Franco Ademir, Segato André V K, Couto Soraya A B, Rodrigues Johann Aline Cristina Batista, Friedlander Arthur H, Couto Souza Paulo H
Department of Stomatology, School of Dentistry, Pontifícia Universidade Católica do Paraná, Curitiba, Paraná, Brazil.
Department of Endodontics, School of Dentistry, Pontifícia Universidade Católica do Paraná, Curitiba, Paraná, Brazil.

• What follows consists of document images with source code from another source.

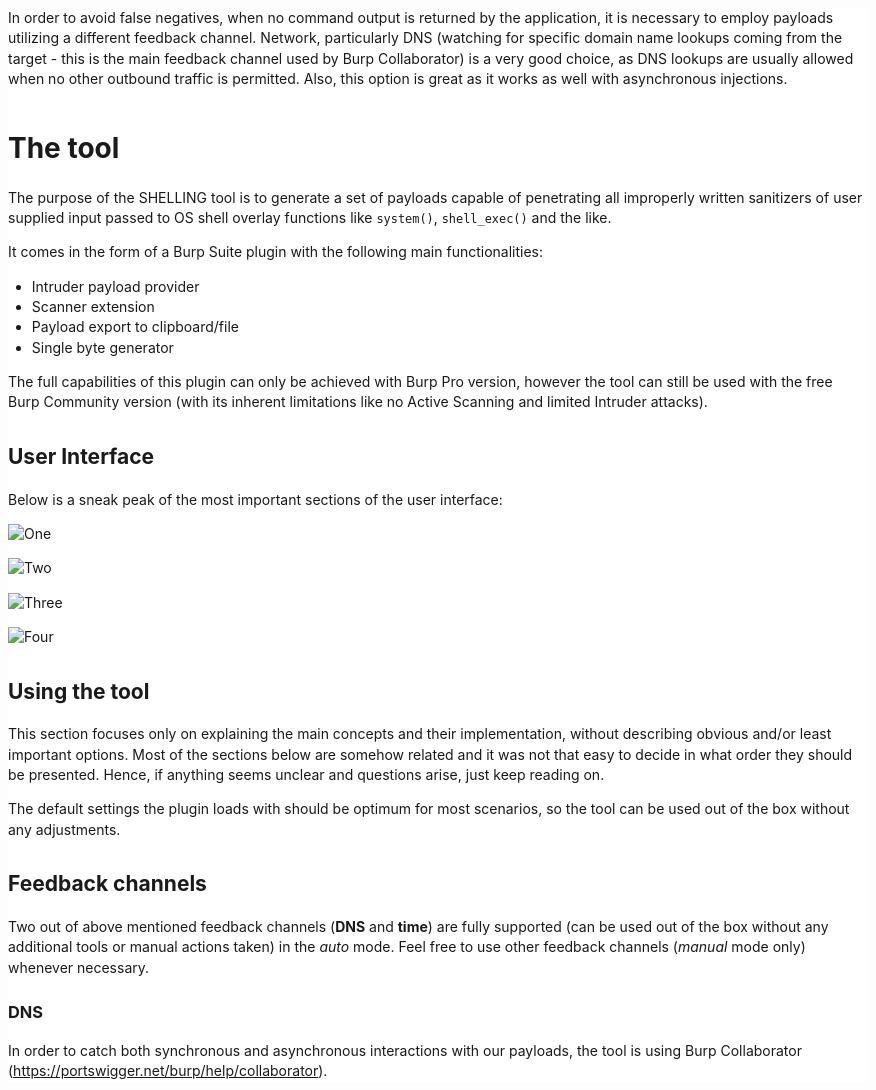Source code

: In order to avoid false negatives, when no command output is returned by the application, it is necessary to employ payloads utilizing a different feedback channel. Network, particularly DNS (watching for specific domain name lookups coming from the target - this is the main feedback channel used by Burp Collaborator) is a very good choice, as DNS lookups are usually allowed when no other outbound traffic is permitted. Also, this option is great as it works as well with asynchronous injections.



# The tool
The purpose of the SHELLING tool is to generate a set of payloads capable of penetrating all improperly written sanitizers of user supplied input passed to OS shell overlay functions like `system()`, `shell_exec()` and the like.

It comes in the form of a Burp Suite plugin with the following main functionalities:
* Intruder payload provider
* Scanner extension
* Payload export to clipboard/file
* Single byte generator

The full capabilities of this plugin can only be achieved with Burp Pro version, however the tool can still be used with the free Burp Community version (with its inherent limitations like no Active Scanning and limited Intruder attacks).

## User Interface
Below is a sneak peak of the most important sections of the user interface:

![One](screenshots/one.png?raw=true)

![Two](screenshots/two.png?raw=true)

![Three](screenshots/three.png?raw=true)

![Four](screenshots/four.png?raw=true)

## Using the tool
This section focuses only on explaining the main concepts and their implementation, without describing obvious and/or least important options. Most of the sections below are somehow related and it was not that easy to decide in what order they should be presented. Hence, if anything seems unclear and questions arise, just keep reading on.

The default settings the plugin loads with should be optimum for most scenarios, so the tool can be used out of the box without any adjustments.

## Feedback channels
Two out of above mentioned feedback channels (**DNS** and **time**) are fully supported (can be used out of the box without any additional tools or manual actions taken) in the *auto* mode. Feel free to use other feedback channels (*manual* mode only) whenever necessary.

### DNS
In order to catch both synchronous and asynchronous interactions with our payloads, the tool is using Burp Collaborator (https://portswigger.net/burp/help/collaborator).
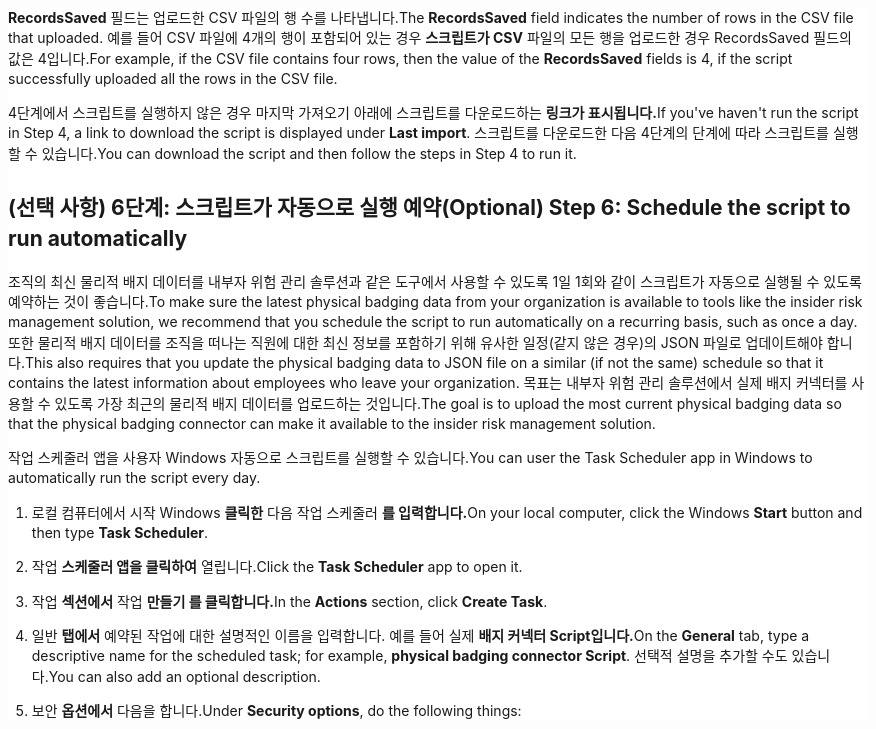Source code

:    <span data-ttu-id="722b7-235">**RecordsSaved** 필드는 업로드한 CSV 파일의 행 수를 나타냅니다.</span><span class="sxs-lookup"><span data-stu-id="722b7-235">The **RecordsSaved** field indicates the number of rows in the CSV file that uploaded.</span></span> <span data-ttu-id="722b7-236">예를 들어 CSV 파일에 4개의 행이 포함되어 있는 경우 **스크립트가 CSV** 파일의 모든 행을 업로드한 경우 RecordsSaved 필드의 값은 4입니다.</span><span class="sxs-lookup"><span data-stu-id="722b7-236">For example, if the CSV file contains four rows, then the value of the **RecordsSaved** fields is 4, if the script successfully uploaded all the rows in the CSV file.</span></span>

<span data-ttu-id="722b7-237">4단계에서 스크립트를 실행하지 않은 경우 마지막 가져오기 아래에 스크립트를 다운로드하는 **링크가 표시됩니다.**</span><span class="sxs-lookup"><span data-stu-id="722b7-237">If you've haven't run the script in Step 4, a link to download the script is displayed under **Last import**.</span></span> <span data-ttu-id="722b7-238">스크립트를 다운로드한 다음 4단계의 단계에 따라 스크립트를 실행할 수 있습니다.</span><span class="sxs-lookup"><span data-stu-id="722b7-238">You can download the script and then follow the steps in Step 4 to run it.</span></span>

## <a name="optional-step-6-schedule-the-script-to-run-automatically"></a><span data-ttu-id="722b7-239">(선택 사항) 6단계: 스크립트가 자동으로 실행 예약</span><span class="sxs-lookup"><span data-stu-id="722b7-239">(Optional) Step 6: Schedule the script to run automatically</span></span>

<span data-ttu-id="722b7-240">조직의 최신 물리적 배지 데이터를 내부자 위험 관리 솔루션과 같은 도구에서 사용할 수 있도록 1일 1회와 같이 스크립트가 자동으로 실행될 수 있도록 예약하는 것이 좋습니다.</span><span class="sxs-lookup"><span data-stu-id="722b7-240">To make sure the latest physical badging data from your organization is available to tools like the insider risk management solution, we recommend that you schedule the script to run automatically on a recurring basis, such as once a day.</span></span> <span data-ttu-id="722b7-241">또한 물리적 배지 데이터를 조직을 떠나는 직원에 대한 최신 정보를 포함하기 위해 유사한 일정(같지 않은 경우)의 JSON 파일로 업데이트해야 합니다.</span><span class="sxs-lookup"><span data-stu-id="722b7-241">This also requires that you update the physical badging data to JSON file on a similar (if not the same) schedule so that it contains the latest information about employees who leave your organization.</span></span> <span data-ttu-id="722b7-242">목표는 내부자 위험 관리 솔루션에서 실제 배지 커넥터를 사용할 수 있도록 가장 최근의 물리적 배지 데이터를 업로드하는 것입니다.</span><span class="sxs-lookup"><span data-stu-id="722b7-242">The goal is to upload the most current physical badging data so that the physical badging connector can make it available to the insider risk management solution.</span></span>

<span data-ttu-id="722b7-243">작업 스케줄러 앱을 사용자 Windows 자동으로 스크립트를 실행할 수 있습니다.</span><span class="sxs-lookup"><span data-stu-id="722b7-243">You can user the Task Scheduler app in Windows to automatically run the script every day.</span></span>

1. <span data-ttu-id="722b7-244">로컬 컴퓨터에서 시작 Windows **클릭한** 다음 작업 스케줄러 **를 입력합니다.**</span><span class="sxs-lookup"><span data-stu-id="722b7-244">On your local computer, click the Windows **Start** button and then type **Task Scheduler**.</span></span>

2. <span data-ttu-id="722b7-245">작업 **스케줄러 앱을 클릭하여** 열립니다.</span><span class="sxs-lookup"><span data-stu-id="722b7-245">Click the **Task Scheduler** app to open it.</span></span>

3. <span data-ttu-id="722b7-246">작업 **섹션에서** 작업 **만들기 를 클릭합니다.**</span><span class="sxs-lookup"><span data-stu-id="722b7-246">In the **Actions** section, click **Create Task**.</span></span>

4. <span data-ttu-id="722b7-247">일반 **탭에서** 예약된 작업에 대한 설명적인 이름을 입력합니다. 예를 들어 실제 **배지 커넥터 Script입니다.**</span><span class="sxs-lookup"><span data-stu-id="722b7-247">On the **General** tab, type a descriptive name for the scheduled task; for example, **physical badging connector Script**.</span></span> <span data-ttu-id="722b7-248">선택적 설명을 추가할 수도 있습니다.</span><span class="sxs-lookup"><span data-stu-id="722b7-248">You can also add an optional description.</span></span>

5. <span data-ttu-id="722b7-249">보안 **옵션에서** 다음을 합니다.</span><span class="sxs-lookup"><span data-stu-id="722b7-249">Under **Security options**, do the following things:</span></span>
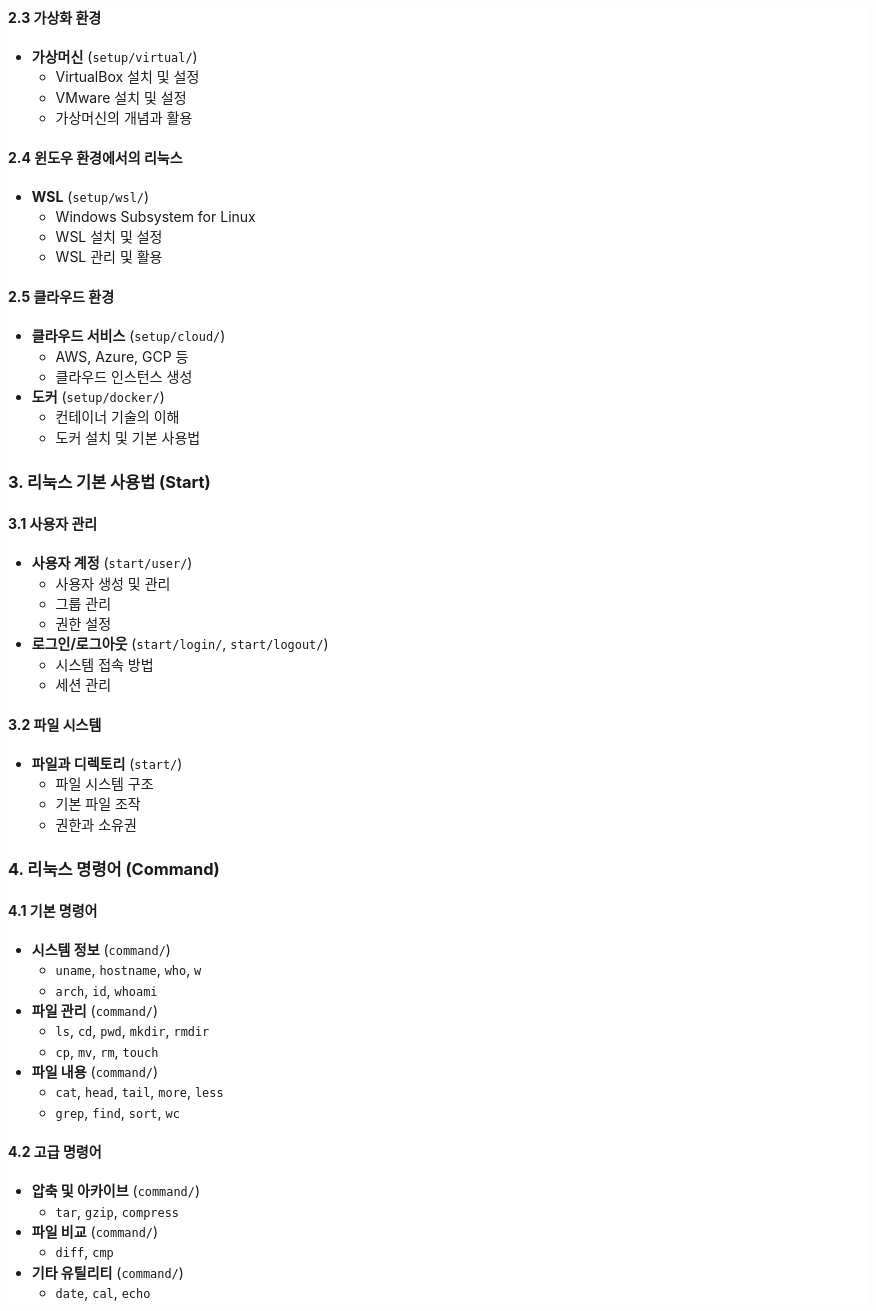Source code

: #### 2.3 가상화 환경
- **가상머신** (`setup/virtual/`)
  - VirtualBox 설치 및 설정
  - VMware 설치 및 설정
  - 가상머신의 개념과 활용

#### 2.4 윈도우 환경에서의 리눅스
- **WSL** (`setup/wsl/`)
  - Windows Subsystem for Linux
  - WSL 설치 및 설정
  - WSL 관리 및 활용

#### 2.5 클라우드 환경
- **클라우드 서비스** (`setup/cloud/`)
  - AWS, Azure, GCP 등
  - 클라우드 인스턴스 생성
- **도커** (`setup/docker/`)
  - 컨테이너 기술의 이해
  - 도커 설치 및 기본 사용법

### 3. 리눅스 기본 사용법 (Start)

#### 3.1 사용자 관리
- **사용자 계정** (`start/user/`)
  - 사용자 생성 및 관리
  - 그룹 관리
  - 권한 설정
- **로그인/로그아웃** (`start/login/`, `start/logout/`)
  - 시스템 접속 방법
  - 세션 관리

#### 3.2 파일 시스템
- **파일과 디렉토리** (`start/`)
  - 파일 시스템 구조
  - 기본 파일 조작
  - 권한과 소유권

### 4. 리눅스 명령어 (Command)

#### 4.1 기본 명령어
- **시스템 정보** (`command/`)
  - `uname`, `hostname`, `who`, `w`
  - `arch`, `id`, `whoami`
- **파일 관리** (`command/`)
  - `ls`, `cd`, `pwd`, `mkdir`, `rmdir`
  - `cp`, `mv`, `rm`, `touch`
- **파일 내용** (`command/`)
  - `cat`, `head`, `tail`, `more`, `less`
  - `grep`, `find`, `sort`, `wc`

#### 4.2 고급 명령어
- **압축 및 아카이브** (`command/`)
  - `tar`, `gzip`, `compress`
- **파일 비교** (`command/`)
  - `diff`, `cmp`
- **기타 유틸리티** (`command/`)
  - `date`, `cal`, `echo`

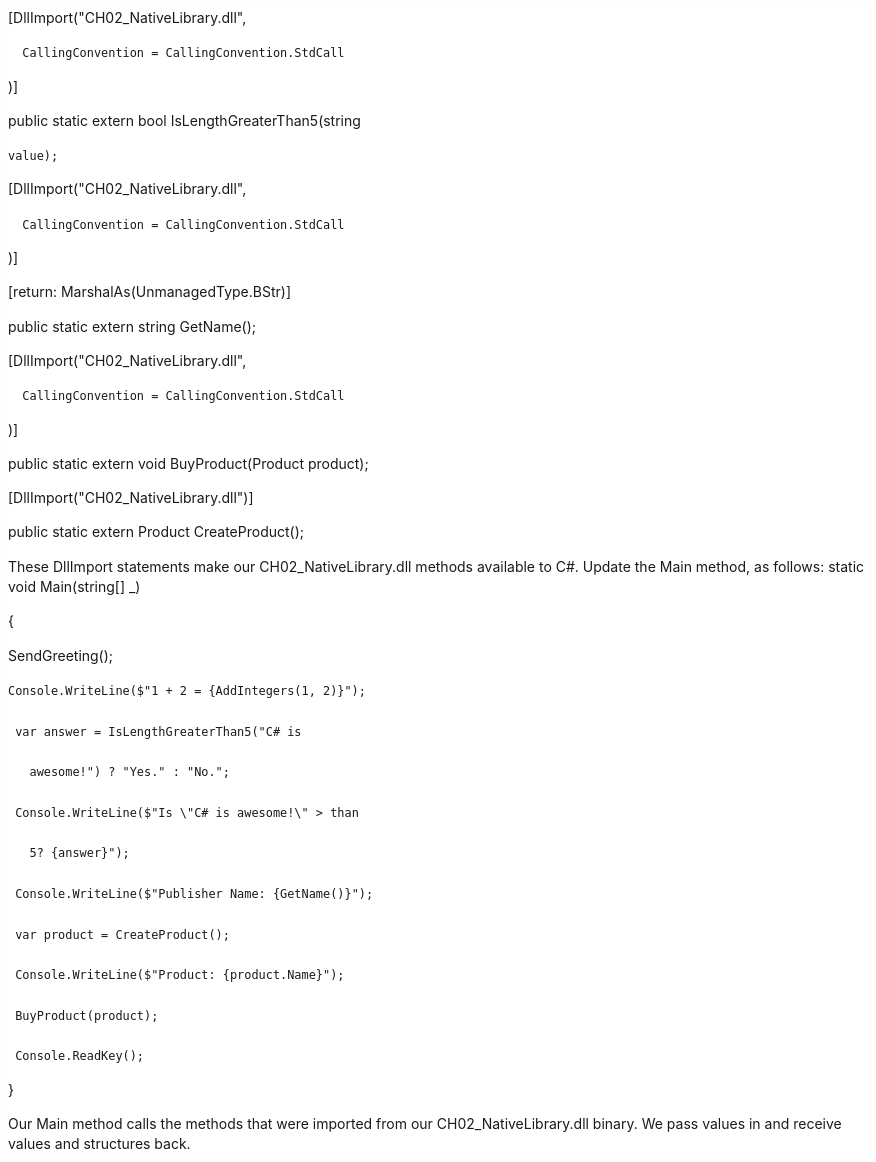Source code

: [DllImport("CH02_NativeLibrary.dll",

      CallingConvention = CallingConvention.StdCall

)]

public static extern bool IsLengthGreaterThan5(string

    value);

[DllImport("CH02_NativeLibrary.dll",

      CallingConvention = CallingConvention.StdCall

)]

[return: MarshalAs(UnmanagedType.BStr)]

public static extern string GetName();

[DllImport("CH02_NativeLibrary.dll",

      CallingConvention = CallingConvention.StdCall

)]

public static extern void BuyProduct(Product product);

[DllImport("CH02_NativeLibrary.dll")]

public static extern Product CreateProduct();

These DllImport statements make our CH02_NativeLibrary.dll methods available to C#. Update the Main method, as follows:
static void Main(string[] _)

{

SendGreeting();

    Console.WriteLine($"1 + 2 = {AddIntegers(1, 2)}");

     var answer = IsLengthGreaterThan5("C# is

       awesome!") ? "Yes." : "No.";

     Console.WriteLine($"Is \"C# is awesome!\" > than

       5? {answer}");

     Console.WriteLine($"Publisher Name: {GetName()}");

     var product = CreateProduct();

     Console.WriteLine($"Product: {product.Name}");

     BuyProduct(product);

     Console.ReadKey();

}

Our Main method calls the methods that were imported from our CH02_NativeLibrary.dll binary. We pass values in and receive values and structures back.
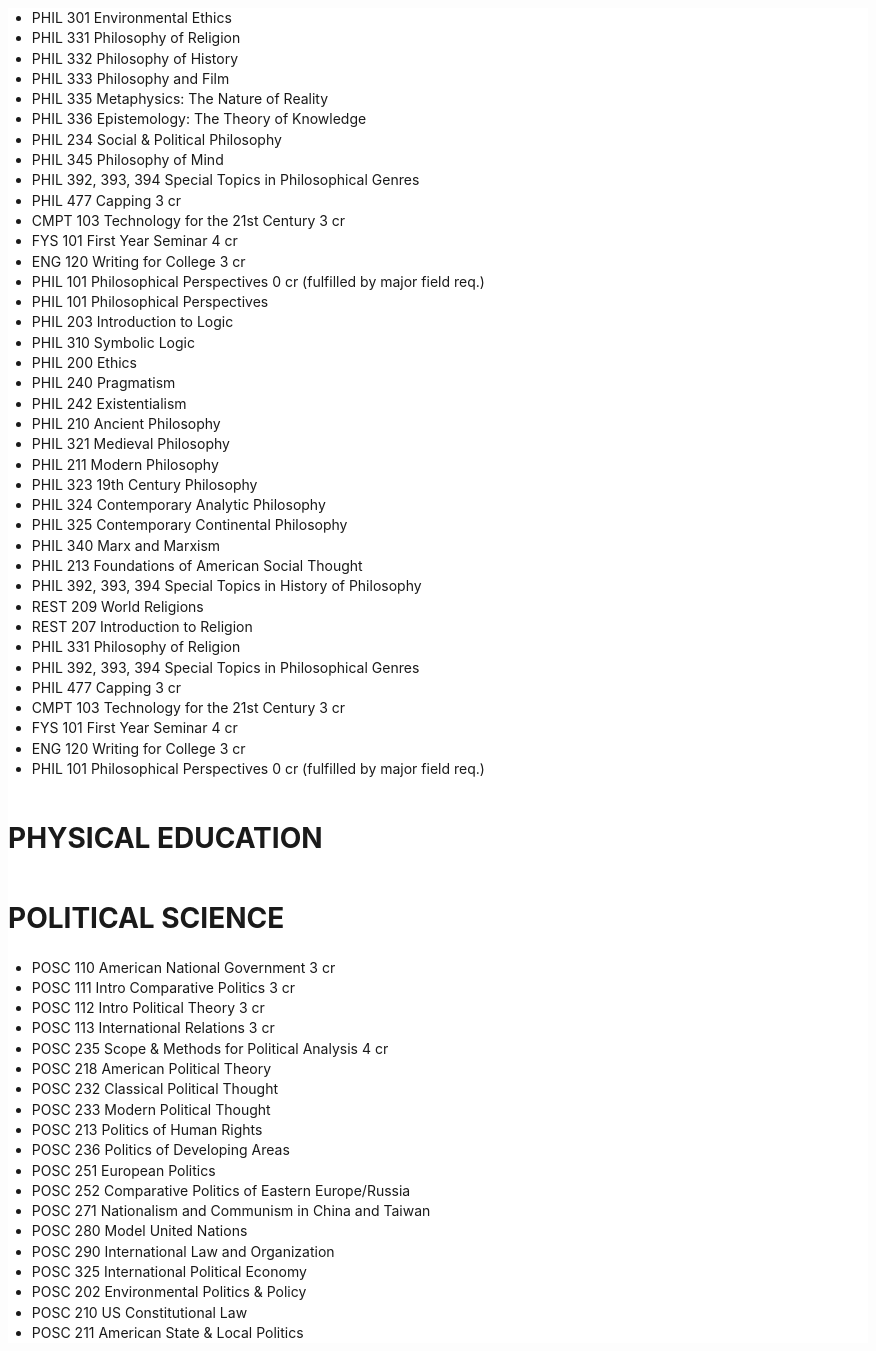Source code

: - PHIL 301   Environmental Ethics
- PHIL 331   Philosophy of Religion
- PHIL 332   Philosophy of History
- PHIL 333   Philosophy and Film
- PHIL 335   Metaphysics: The Nature of Reality
- PHIL 336   Epistemology: The Theory of Knowledge
- PHIL 234   Social &amp; Political Philosophy
- PHIL 345   Philosophy of Mind
- PHIL 392, 393, 394  Special Topics in Philosophical Genres
- PHIL 477   Capping  3 cr
- CMPT 103 Technology for the 21st Century    3 cr
- FYS 101 First Year Seminar  4 cr
- ENG 120 Writing for College 3 cr
- PHIL 101 Philosophical Perspectives  0 cr   (fulfilled by major field req.)
- PHIL 101  Philosophical Perspectives
- PHIL 203  Introduction to Logic
- PHIL 310  Symbolic Logic
- PHIL 200  Ethics
- PHIL 240  Pragmatism
- PHIL 242  Existentialism
- PHIL 210  Ancient Philosophy
- PHIL 321  Medieval Philosophy
- PHIL 211  Modern Philosophy
- PHIL 323  19th Century Philosophy
- PHIL 324  Contemporary Analytic Philosophy
- PHIL 325  Contemporary Continental Philosophy
- PHIL 340  Marx and Marxism
- PHIL 213  Foundations of American Social Thought
- PHIL 392, 393, 394  Special Topics in History of Philosophy
- REST 209 World Religions
- REST 207 Introduction to Religion
- PHIL 331  Philosophy of Religion
- PHIL 392, 393, 394  Special Topics in Philosophical Genres
- PHIL 477   Capping  3 cr
- CMPT 103 Technology for the 21st Century    3 cr
- FYS 101  First Year Seminar 4 cr
- ENG 120 Writing for College 3 cr
- PHIL 101 Philosophical Perspectives  0 cr   (fulfilled by major field req.)

# PHYSICAL EDUCATION

# POLITICAL SCIENCE
- POSC 110 American National Government   3 cr
- POSC 111 Intro Comparative Politics 3 cr
- POSC 112 Intro Political Theory 3 cr
- POSC 113 International Relations    3 cr
- POSC 235 Scope &amp; Methods for Political Analysis 4 cr
- POSC 218 American Political Theory
- POSC 232 Classical Political Thought
- POSC 233 Modern Political Thought
- POSC 213 Politics of Human Rights
- POSC 236 Politics of Developing Areas
- POSC 251 European Politics
- POSC 252 Comparative Politics of Eastern Europe/Russia
- POSC 271 Nationalism and Communism in China and Taiwan
- POSC 280 Model United Nations
- POSC 290 International Law and Organization
- POSC 325 International Political Economy
- POSC 202 Environmental Politics &amp; Policy
- POSC 210 US Constitutional Law
- POSC 211 American State &amp; Local Politics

J Dent Child (Chic). 2016;83(2):102-5.
A central giant cell granuloma (CGCG) is typically regarded as a benign lesion with osteoclastic activity. Treatment often involves surgical procedures that may cause deformities; however, minimally invasive approaches have been suggested for treating pediatric patients. We report a case of CGCG of the mandible in a 13-year-old boy who presented with a well-defined radiolucent area in the anterior mandible that was initially detected in a radiographic examination for orthodontic purposes. An incisional biopsy was performed and diagnosed histologically as a CGCG. The patient underwent clinical and radiographic follow-up only after the biopsy, eventually showing signs of bone healing. Five years later, complete resolution of the lesion was observed radiographically. Considering this optimal outcome, similar cases of CGCG should be carefully analyzed for appropriateness of this conservative approach.
中央巨细胞肉芽肿(CGCG)通常被视为一种具有破骨细胞活性的良性病变。治疗通常涉及可能导致畸形的外科手术;然而,有人建议采用微创方法治疗儿科患者。我们报告一例13岁男孩下颌骨CGCG病例,该患者下颌前部出现一个边界清晰的透光区,最初是在正畸目的的影像学检查中发现的。进行了切开活检,组织学诊断为CGCG。活检后仅对患者进行了临床和影像学随访,最终显示出骨愈合迹象。五年后,影像学观察到病变完全消退。考虑到这一理想结果,对于CGCG的类似病例,应仔细分析这种保守方法的适用性。